---------- Provided information

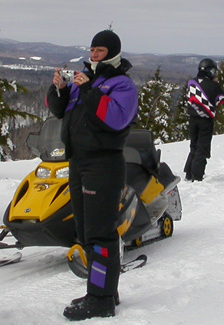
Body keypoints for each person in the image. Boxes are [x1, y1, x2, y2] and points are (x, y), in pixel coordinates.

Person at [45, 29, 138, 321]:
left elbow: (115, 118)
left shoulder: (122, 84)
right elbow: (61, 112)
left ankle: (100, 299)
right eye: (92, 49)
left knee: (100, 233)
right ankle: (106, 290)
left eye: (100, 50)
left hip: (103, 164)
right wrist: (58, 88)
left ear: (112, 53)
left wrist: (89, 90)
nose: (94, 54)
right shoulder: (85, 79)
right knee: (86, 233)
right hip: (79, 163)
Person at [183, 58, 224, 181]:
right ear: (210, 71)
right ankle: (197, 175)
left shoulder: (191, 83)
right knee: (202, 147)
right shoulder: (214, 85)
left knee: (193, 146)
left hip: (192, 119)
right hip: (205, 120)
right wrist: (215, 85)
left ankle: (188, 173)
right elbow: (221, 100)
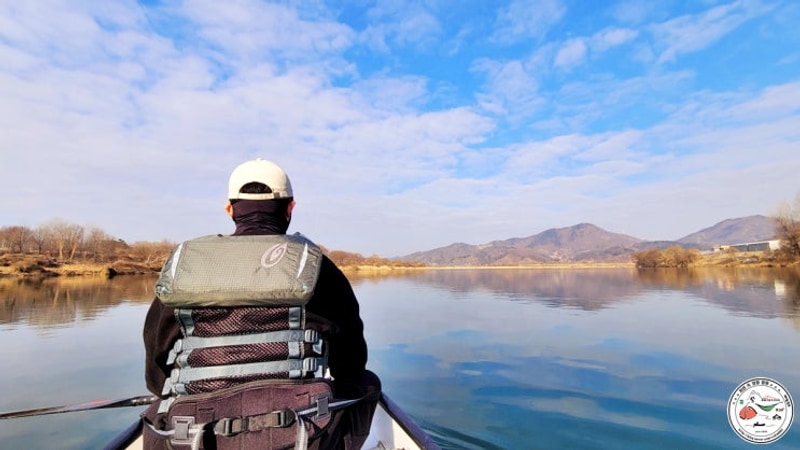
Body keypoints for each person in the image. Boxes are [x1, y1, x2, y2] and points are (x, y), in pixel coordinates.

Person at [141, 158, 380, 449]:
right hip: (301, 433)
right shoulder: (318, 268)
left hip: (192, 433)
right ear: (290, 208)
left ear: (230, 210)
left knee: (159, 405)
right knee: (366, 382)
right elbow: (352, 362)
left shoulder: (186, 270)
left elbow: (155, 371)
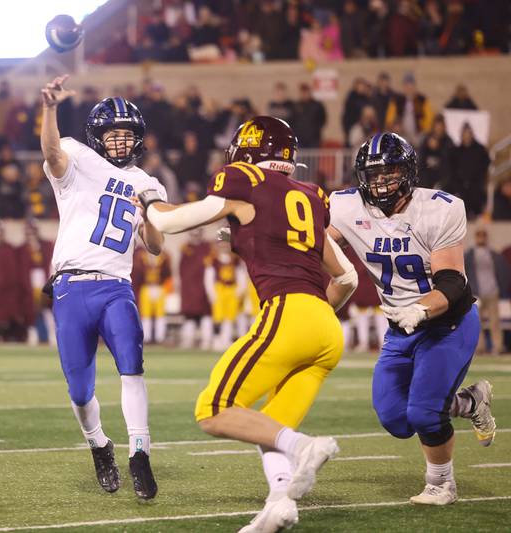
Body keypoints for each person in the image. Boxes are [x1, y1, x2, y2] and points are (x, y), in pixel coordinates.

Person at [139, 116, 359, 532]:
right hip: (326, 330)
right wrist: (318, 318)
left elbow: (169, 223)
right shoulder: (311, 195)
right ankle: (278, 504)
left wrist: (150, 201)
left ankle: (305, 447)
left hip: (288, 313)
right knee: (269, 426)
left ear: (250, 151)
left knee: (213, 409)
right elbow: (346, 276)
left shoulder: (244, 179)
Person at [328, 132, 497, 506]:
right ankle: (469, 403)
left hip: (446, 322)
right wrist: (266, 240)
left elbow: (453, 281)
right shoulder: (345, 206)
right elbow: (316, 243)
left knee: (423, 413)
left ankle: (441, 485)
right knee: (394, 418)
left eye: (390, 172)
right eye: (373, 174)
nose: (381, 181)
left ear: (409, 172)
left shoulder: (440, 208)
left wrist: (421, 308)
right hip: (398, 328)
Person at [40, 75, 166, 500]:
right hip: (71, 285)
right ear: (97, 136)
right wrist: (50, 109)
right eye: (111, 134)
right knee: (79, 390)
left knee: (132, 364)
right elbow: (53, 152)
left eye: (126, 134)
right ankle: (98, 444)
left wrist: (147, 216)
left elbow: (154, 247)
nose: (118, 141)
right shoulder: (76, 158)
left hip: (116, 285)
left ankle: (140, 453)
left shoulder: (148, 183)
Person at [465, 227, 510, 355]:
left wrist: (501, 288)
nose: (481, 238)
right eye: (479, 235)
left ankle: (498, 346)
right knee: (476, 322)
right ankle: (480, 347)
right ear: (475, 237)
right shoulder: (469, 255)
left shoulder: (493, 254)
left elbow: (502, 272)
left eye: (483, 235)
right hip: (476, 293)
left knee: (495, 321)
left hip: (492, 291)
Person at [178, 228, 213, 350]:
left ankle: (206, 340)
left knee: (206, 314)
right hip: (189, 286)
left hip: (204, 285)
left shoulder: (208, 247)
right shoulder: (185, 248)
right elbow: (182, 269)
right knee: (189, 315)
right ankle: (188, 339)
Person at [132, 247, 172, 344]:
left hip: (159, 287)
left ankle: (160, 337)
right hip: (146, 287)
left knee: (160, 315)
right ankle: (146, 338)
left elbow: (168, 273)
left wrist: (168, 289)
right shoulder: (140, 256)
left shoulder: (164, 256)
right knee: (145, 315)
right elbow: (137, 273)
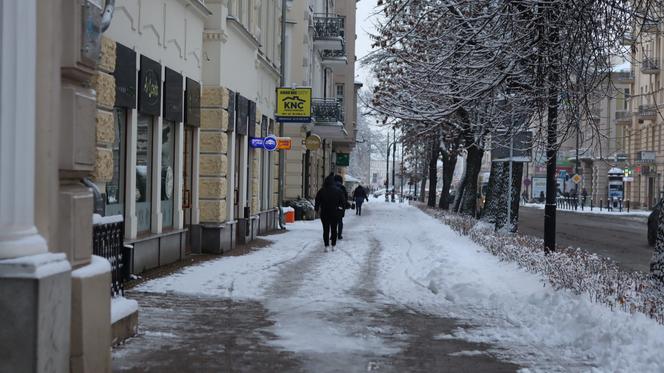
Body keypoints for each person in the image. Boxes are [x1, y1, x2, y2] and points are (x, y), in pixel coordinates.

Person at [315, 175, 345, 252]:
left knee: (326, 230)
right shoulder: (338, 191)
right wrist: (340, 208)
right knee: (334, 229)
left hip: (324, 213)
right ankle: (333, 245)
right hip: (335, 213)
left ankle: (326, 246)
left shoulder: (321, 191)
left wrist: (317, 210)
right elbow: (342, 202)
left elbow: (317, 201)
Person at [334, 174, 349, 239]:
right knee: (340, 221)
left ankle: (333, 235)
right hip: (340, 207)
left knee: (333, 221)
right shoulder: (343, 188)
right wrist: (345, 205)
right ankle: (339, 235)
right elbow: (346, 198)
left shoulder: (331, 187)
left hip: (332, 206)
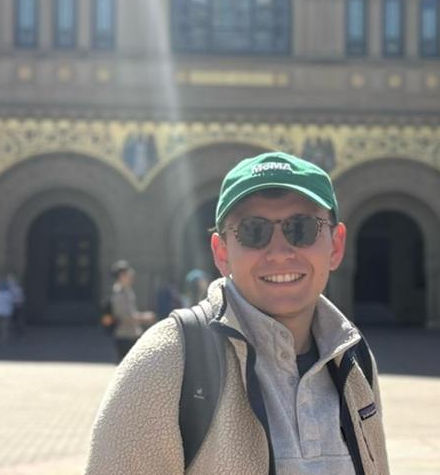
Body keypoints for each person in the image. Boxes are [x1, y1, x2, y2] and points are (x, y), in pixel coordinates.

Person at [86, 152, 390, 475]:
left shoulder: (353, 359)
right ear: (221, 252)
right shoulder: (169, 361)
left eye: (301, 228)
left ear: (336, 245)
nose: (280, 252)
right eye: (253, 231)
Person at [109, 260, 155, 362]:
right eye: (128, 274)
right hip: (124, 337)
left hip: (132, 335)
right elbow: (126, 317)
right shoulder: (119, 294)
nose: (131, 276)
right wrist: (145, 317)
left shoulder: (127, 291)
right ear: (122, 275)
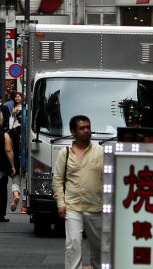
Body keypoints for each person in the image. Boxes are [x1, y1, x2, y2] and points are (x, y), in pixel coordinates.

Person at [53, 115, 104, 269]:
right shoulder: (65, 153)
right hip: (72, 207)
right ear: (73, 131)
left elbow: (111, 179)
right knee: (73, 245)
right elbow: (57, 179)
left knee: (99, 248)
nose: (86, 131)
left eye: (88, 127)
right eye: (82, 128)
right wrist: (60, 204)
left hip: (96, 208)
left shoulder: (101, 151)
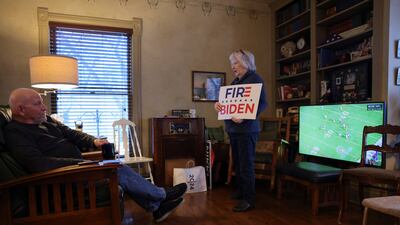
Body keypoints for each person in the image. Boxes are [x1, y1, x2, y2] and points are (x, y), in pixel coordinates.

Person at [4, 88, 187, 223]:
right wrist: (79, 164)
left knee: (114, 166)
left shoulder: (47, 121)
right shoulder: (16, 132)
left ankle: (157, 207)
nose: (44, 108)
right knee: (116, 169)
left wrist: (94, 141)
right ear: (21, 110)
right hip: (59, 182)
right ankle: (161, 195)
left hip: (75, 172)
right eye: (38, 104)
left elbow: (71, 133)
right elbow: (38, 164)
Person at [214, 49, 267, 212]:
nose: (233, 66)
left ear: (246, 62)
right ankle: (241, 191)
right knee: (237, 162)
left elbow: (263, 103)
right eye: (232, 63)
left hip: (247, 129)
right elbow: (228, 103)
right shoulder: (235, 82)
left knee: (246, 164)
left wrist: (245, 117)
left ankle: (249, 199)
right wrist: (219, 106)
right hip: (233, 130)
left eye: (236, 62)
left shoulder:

--------------------

### Work task
The lines above from the one containing "left ear: (250, 151)" through the one containing "right elbow: (182, 269)" are to be set down exactly, and no others.

### Solution to the exercise
left ear: (250, 151)
left knee: (213, 409)
right elbow: (346, 276)
left shoulder: (244, 179)
Person at [328, 132, 497, 506]:
right ankle: (469, 403)
left hip: (446, 322)
right wrist: (266, 240)
left elbow: (453, 281)
right shoulder: (345, 206)
right elbow: (316, 243)
left knee: (423, 413)
left ankle: (441, 485)
right knee: (394, 418)
left eye: (390, 172)
right eye: (373, 174)
nose: (381, 181)
left ear: (409, 172)
left shoulder: (440, 208)
left wrist: (421, 308)
right hip: (398, 328)
Person at [40, 75, 166, 500]:
right hip: (71, 285)
right ear: (97, 136)
right wrist: (50, 109)
right eye: (111, 134)
right knee: (79, 390)
left knee: (132, 364)
right elbow: (53, 152)
left eye: (126, 134)
right ankle: (98, 444)
left wrist: (147, 216)
left elbow: (154, 247)
nose: (118, 141)
right shoulder: (76, 158)
left hip: (116, 285)
left ankle: (140, 453)
left shoulder: (148, 183)
Person at [465, 227, 510, 355]:
left wrist: (501, 288)
nose: (481, 238)
right eye: (479, 235)
left ankle: (498, 346)
right knee: (476, 322)
right ankle: (480, 347)
right ear: (475, 237)
right shoulder: (469, 255)
left shoulder: (493, 254)
left elbow: (502, 272)
left eye: (483, 235)
right hip: (476, 293)
left knee: (495, 321)
left hip: (492, 291)
Person at [178, 228, 213, 350]:
left ankle: (206, 340)
left knee: (206, 314)
right hip: (189, 286)
left hip: (204, 285)
left shoulder: (208, 247)
right shoulder: (185, 248)
right elbow: (182, 269)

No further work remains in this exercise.